Today, I keep informed, but also spend adequate time focusing on how I want to live and what I have to give.
26. The beauty of who we are—ordinary people capable of great acts of kindness— remains unharmed by COVID-19.
It would be a waste to face this challenge and learn nothing about myself and my capabilities.
27. Be aware of the mindset that continually searches for past, current, and future information to reinforce a fearful or helpless perspective. Extending compassion in our actions and thoughts rather than expending undue energy on worry will make a positive difference. Fearing what may happen with COVID-19 may give you some short-term motivation to avoid the virus, but in the long run, focusing only on this robs you of energy and the ability to help others.
Now is a time to discover the gentleness within my heart. Now is the time to hear the call for tenderness from those around me. Now is the time to see my common interest with all humanity.

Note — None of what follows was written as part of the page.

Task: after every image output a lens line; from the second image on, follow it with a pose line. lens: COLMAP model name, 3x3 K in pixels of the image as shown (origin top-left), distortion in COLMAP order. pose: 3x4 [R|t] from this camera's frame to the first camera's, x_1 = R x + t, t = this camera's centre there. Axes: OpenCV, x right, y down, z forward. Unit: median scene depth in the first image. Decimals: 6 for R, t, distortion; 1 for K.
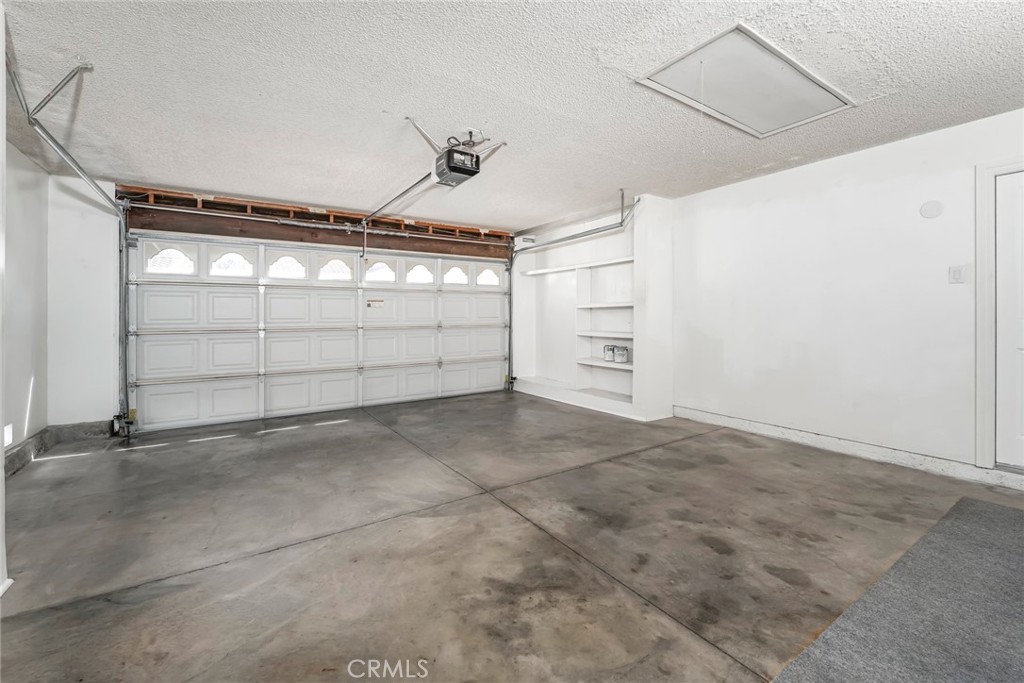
lens RADIAL K [[417.8, 0, 514.3], [0, 417.8, 348.4], [0, 0, 1]] dist [-0.011083, 0.000792]
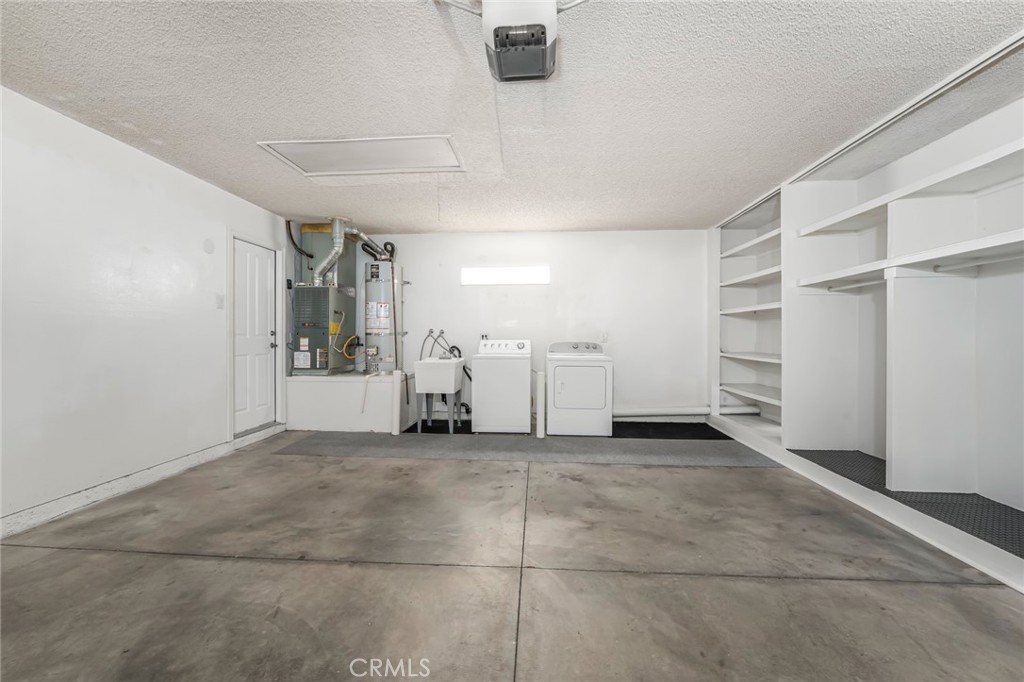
lens RADIAL K [[420.9, 0, 513.4], [0, 420.9, 345.2], [0, 0, 1]] dist [-0.014967, 0.000008]
pose [[-0.797015, -0.010906, 0.603862, -0.541387], [0.043265, 0.996237, 0.075097, -0.113554], [-0.602408, 0.085980, -0.793544, 1.707771]]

28. With so much unknown about this pandemic, there are many “what if” questions swirling around. “What if the curve is not flattened and things get worse? What if the economy doesn’t come back quickly?” And so many more. Although some of these questions are important to consider, perhaps the two most important “what if” questions to ask yourself each day are:
What if I focus today on being kinder than I need to be? What if expressing my love more fully is what my part is today?
29. Accountability and responsibility are essential during a crisis. But, contrary to widespread behavior, being defensive, angry, attacking, and blaming does not solve many problems and never will create safety. Over-focus on blame limits our available energy to find solutions to the immediate problems.
Today I focus on being my best during the worst of times by being responsible for my thoughts and actions, doing all I can to live from love.
30. Surely you want to do something positive to help during this pandemic. No doubt, you want to better yourself and increase your peace of mind. To this end, ask yourself:
Is my time today best spent being upset with people and about things from the past, or on forgiveness, seeing what is most important in my life, and letting go of grievances that have been holding me back?
31. Imagine amidst all that is happening with the pandemic—all the fear, anxiety, and uncertainty—there is a quieter voice in you that says with certainty:
“None of this can stop me from giving and receiving love.”